Data under study
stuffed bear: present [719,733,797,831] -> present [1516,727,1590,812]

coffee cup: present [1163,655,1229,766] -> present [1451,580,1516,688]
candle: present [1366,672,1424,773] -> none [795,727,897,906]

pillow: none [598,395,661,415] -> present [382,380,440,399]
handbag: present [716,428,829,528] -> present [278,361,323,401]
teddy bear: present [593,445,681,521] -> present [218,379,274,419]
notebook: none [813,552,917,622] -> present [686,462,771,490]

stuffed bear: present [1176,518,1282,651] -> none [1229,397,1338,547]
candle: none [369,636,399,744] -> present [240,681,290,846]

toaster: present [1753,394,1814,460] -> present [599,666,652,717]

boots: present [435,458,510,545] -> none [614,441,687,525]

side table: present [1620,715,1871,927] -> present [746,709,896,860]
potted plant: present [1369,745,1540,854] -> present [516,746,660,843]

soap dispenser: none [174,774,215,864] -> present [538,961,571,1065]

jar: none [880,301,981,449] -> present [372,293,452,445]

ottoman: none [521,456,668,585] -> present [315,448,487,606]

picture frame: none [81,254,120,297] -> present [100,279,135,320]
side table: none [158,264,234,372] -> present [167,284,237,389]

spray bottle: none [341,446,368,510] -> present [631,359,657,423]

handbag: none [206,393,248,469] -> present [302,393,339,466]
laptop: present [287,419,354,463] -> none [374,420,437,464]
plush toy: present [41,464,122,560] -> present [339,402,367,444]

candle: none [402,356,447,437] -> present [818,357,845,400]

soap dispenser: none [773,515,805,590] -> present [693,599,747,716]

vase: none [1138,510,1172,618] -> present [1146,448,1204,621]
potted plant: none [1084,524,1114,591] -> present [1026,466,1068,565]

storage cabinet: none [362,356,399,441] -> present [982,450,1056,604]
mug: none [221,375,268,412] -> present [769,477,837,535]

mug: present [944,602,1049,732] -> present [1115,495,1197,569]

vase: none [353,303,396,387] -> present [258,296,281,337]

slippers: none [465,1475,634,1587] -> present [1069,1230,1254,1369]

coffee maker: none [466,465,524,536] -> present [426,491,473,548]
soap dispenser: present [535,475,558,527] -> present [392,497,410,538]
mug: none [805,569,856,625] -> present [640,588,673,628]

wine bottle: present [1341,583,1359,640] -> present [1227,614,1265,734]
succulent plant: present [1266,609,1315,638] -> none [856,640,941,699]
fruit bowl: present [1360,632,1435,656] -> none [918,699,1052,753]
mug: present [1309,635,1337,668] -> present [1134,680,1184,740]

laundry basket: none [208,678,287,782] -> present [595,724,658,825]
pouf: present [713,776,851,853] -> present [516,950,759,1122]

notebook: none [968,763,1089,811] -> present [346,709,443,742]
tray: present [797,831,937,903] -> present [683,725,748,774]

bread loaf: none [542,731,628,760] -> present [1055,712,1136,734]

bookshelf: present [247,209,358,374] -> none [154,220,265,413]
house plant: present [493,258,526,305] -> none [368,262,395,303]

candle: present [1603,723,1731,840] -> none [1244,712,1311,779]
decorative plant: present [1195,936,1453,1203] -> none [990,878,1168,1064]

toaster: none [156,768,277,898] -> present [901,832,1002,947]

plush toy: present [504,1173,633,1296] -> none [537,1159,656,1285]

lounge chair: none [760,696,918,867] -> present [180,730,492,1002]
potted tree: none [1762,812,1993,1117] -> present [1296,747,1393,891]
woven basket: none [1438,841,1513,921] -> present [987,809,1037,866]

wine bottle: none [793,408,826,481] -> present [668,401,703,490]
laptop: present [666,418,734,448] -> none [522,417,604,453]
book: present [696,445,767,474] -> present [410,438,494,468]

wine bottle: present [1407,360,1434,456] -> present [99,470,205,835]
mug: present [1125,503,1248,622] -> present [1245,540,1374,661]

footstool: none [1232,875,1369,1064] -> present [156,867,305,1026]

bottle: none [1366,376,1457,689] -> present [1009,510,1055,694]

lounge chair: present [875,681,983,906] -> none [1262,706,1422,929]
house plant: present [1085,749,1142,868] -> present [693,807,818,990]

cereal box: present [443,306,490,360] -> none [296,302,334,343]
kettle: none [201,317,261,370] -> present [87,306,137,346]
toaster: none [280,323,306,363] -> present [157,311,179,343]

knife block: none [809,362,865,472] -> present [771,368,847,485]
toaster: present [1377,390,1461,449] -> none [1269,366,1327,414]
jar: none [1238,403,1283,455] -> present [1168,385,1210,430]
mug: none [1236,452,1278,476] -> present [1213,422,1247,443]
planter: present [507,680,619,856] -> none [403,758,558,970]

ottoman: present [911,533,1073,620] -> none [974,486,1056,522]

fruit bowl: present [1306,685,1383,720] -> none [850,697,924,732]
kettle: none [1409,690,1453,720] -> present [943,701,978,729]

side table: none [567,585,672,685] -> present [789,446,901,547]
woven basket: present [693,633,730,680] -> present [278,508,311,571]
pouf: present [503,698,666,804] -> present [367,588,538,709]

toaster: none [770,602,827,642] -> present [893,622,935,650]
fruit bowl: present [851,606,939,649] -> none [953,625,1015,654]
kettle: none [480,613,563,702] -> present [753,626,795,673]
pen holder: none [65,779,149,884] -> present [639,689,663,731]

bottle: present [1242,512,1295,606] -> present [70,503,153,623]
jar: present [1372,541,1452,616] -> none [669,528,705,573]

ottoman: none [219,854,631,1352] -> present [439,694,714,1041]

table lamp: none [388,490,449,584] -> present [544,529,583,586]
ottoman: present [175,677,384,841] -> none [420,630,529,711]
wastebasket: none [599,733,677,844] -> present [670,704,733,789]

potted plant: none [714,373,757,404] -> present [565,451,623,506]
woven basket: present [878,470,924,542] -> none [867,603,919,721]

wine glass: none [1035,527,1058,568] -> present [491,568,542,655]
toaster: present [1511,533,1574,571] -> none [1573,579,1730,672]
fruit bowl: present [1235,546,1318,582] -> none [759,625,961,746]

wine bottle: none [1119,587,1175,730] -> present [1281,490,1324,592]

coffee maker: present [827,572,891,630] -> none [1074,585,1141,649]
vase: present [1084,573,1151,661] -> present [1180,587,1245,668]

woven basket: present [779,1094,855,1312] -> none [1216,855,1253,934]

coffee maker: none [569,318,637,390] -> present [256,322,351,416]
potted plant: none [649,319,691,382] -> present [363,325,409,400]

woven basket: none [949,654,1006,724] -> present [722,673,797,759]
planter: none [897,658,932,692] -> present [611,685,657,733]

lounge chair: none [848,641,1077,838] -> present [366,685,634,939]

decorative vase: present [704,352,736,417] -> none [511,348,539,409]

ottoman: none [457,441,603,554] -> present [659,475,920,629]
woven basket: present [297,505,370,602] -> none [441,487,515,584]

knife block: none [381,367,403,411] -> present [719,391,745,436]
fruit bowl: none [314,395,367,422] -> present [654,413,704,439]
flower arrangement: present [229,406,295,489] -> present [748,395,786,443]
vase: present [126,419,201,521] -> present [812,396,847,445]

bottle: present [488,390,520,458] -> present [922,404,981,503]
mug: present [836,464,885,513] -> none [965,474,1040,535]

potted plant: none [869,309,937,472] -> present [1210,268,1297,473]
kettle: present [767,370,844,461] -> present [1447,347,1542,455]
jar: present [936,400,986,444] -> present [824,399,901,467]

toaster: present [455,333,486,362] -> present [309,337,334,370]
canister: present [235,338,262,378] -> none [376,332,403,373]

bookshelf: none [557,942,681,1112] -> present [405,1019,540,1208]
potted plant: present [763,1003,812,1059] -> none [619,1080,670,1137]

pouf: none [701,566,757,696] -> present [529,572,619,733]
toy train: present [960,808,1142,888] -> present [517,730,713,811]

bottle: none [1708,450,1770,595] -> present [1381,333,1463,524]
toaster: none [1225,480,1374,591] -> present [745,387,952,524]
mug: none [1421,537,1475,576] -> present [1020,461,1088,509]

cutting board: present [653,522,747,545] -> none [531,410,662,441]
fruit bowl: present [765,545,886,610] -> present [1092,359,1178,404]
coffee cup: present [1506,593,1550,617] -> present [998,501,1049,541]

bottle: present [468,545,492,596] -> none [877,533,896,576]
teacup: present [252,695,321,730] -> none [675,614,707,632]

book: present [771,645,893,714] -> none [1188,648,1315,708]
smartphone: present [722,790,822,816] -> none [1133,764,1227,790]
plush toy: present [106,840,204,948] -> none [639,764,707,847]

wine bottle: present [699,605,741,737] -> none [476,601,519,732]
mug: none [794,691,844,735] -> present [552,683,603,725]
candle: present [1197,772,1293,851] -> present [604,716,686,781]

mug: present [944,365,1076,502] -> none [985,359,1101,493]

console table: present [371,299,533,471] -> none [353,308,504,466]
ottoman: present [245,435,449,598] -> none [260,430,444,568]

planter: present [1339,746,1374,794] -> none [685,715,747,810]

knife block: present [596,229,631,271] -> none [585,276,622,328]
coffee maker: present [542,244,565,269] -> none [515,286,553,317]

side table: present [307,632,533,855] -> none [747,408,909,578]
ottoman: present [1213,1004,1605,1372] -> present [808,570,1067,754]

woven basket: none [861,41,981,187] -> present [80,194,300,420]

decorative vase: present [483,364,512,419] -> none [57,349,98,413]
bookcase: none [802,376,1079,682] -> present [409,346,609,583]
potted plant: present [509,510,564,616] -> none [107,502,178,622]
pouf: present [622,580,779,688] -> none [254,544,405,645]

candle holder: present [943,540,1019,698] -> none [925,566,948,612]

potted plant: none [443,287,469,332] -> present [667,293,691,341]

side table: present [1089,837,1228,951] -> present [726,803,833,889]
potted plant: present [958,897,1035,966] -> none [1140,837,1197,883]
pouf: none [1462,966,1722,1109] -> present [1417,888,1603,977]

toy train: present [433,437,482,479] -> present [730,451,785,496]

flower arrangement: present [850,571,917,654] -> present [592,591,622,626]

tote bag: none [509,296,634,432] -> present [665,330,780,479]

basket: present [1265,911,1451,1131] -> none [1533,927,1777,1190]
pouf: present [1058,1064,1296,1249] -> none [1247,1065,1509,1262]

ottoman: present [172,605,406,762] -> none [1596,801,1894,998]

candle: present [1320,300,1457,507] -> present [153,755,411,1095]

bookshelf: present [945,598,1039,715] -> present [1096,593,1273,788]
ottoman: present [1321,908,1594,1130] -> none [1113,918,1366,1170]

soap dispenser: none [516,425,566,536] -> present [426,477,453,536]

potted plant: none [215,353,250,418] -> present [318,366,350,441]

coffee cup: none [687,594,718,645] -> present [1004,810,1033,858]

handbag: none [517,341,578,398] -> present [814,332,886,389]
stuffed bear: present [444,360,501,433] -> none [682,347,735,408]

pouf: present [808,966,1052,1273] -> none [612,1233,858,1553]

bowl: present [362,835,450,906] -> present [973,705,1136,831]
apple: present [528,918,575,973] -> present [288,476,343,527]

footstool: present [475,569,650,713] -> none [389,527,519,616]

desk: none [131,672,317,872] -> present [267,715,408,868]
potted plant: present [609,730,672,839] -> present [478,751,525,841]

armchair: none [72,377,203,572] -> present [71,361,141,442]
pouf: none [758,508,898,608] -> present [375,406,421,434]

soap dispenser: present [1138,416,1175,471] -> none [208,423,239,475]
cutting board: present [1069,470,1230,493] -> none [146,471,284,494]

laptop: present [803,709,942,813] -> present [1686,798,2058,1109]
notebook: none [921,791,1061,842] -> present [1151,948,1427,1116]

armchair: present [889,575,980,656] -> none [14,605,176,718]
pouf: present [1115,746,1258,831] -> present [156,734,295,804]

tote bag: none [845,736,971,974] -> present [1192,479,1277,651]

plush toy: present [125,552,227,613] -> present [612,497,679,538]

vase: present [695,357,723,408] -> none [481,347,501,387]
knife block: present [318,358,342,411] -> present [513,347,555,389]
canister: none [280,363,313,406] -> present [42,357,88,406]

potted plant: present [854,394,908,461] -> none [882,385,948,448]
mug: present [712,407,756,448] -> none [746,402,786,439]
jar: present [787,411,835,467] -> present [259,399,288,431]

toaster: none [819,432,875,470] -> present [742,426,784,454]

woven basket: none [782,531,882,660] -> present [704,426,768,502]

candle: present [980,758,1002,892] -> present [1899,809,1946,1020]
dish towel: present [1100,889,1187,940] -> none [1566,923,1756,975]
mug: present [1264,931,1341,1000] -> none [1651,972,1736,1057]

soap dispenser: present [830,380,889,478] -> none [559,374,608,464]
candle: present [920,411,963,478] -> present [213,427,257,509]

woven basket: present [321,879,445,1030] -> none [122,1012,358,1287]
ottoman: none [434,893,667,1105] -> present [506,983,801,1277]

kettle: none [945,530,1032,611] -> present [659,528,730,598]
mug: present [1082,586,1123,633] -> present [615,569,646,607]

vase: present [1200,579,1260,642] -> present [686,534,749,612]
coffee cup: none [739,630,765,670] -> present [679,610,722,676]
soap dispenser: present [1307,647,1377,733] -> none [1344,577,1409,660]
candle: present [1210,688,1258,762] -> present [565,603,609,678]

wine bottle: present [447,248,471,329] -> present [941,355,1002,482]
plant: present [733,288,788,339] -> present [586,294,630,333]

About this exercise
Repeat every line of the data word for word until you have repeated the line that contains "handbag: present [716,428,829,528]", which is the last one to include.

Result of the task
stuffed bear: present [719,733,797,831] -> present [1516,727,1590,812]

coffee cup: present [1163,655,1229,766] -> present [1451,580,1516,688]
candle: present [1366,672,1424,773] -> none [795,727,897,906]

pillow: none [598,395,661,415] -> present [382,380,440,399]
handbag: present [716,428,829,528] -> present [278,361,323,401]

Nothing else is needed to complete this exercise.